**WORK TASK:** What you produce should be an exact transcription of the data, minus any pictures.

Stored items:
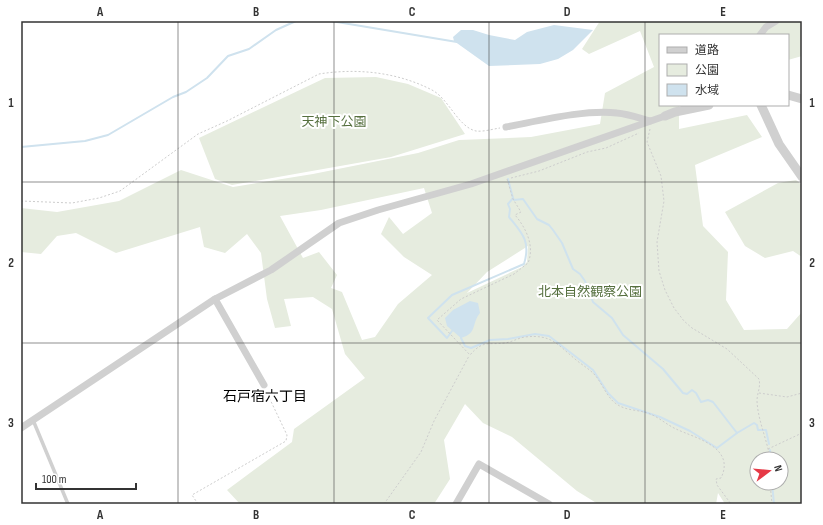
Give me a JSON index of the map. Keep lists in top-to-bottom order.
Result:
{
  "districts": ["石戸宿六丁目"],
  "parks": ["天神下公園", "北本自然観察公園"],
  "legend": ["道路", "公園", "水域"],
  "scale_bar": "100 m",
  "north": "right",
  "grid": {
    "columns": [
      "A",
      "B",
      "C",
      "D",
      "E"
    ],
    "rows": ["1", "2", "3"]
  }
}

**EXERCISE ANSWER:**
Give me a JSON index of the map. Keep lists in top-to-bottom order.
Result:
{
  "districts": ["石戸宿六丁目"],
  "parks": ["天神下公園", "北本自然観察公園"],
  "legend": ["道路", "公園", "水域"],
  "scale_bar": "100 m",
  "north": "right",
  "grid": {
    "columns": [
      "A",
      "B",
      "C",
      "D",
      "E"
    ],
    "rows": ["1", "2", "3"]
  }
}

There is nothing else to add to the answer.